Quasi certamente si tratta di Andrea d’Avalos principe di Montesarchio, marito di una Guevara sorella del quarto duca di Bovino. Andrea fu accusato di aver permesso che i francesi occupassero Procida e fu mandato sotto processo dal viceré Guevara conte di Ognate. Il viceré riuscì a far condannare a morte i complici del principe, ma Andrea – per intervento reale - scampò al patibolo e fu esiliato in Spagna. Se siconsidera che i disegni che abbiamo riportato alla luce erano tutti in onore dei Guevara, e in particolare dei conti di Ognate, si può capire il fastidio che il principe provava nel trovarsi in salotto la glorificazione di colui che lo voleva morto.
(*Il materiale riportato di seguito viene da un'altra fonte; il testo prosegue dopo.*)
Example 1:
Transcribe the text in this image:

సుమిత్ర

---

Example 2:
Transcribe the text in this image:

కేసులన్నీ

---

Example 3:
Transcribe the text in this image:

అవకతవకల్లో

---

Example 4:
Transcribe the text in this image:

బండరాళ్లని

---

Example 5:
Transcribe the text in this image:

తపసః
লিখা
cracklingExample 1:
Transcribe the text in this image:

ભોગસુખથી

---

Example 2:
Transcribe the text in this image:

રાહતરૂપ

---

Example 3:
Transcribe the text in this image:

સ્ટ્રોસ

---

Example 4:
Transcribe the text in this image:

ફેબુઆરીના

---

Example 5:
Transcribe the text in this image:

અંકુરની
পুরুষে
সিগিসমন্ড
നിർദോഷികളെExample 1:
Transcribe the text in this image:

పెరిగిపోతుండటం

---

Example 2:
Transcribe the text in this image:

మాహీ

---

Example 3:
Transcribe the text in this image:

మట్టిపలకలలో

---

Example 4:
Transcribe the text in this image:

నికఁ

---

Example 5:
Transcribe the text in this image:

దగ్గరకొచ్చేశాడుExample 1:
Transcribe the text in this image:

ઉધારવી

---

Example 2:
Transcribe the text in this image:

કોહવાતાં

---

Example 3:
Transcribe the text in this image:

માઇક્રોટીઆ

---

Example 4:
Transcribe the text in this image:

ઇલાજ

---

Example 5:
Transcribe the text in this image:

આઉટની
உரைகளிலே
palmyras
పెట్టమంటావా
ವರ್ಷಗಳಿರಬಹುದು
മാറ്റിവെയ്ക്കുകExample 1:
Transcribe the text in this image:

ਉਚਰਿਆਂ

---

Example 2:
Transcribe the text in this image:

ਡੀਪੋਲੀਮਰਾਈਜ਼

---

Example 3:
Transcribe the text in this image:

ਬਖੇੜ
La figlia del principe sposò un altro duca Guevara e riportò in famiglia la nostra torre, che continua a fornirci notizie inaspettate e – per me - nuovi mal di testa per decifrare i misteri che continuamente vengono alla luce.
Continueremo perciò – noi del Circolo Sadoul e l’Università di Dresda - a cercare di riportare la torre ai primitivi splendori: lo dobbiamo ai nostri concittadini e ai turisti desiderosi di trovare nuovi motivi per amare la nostra isola.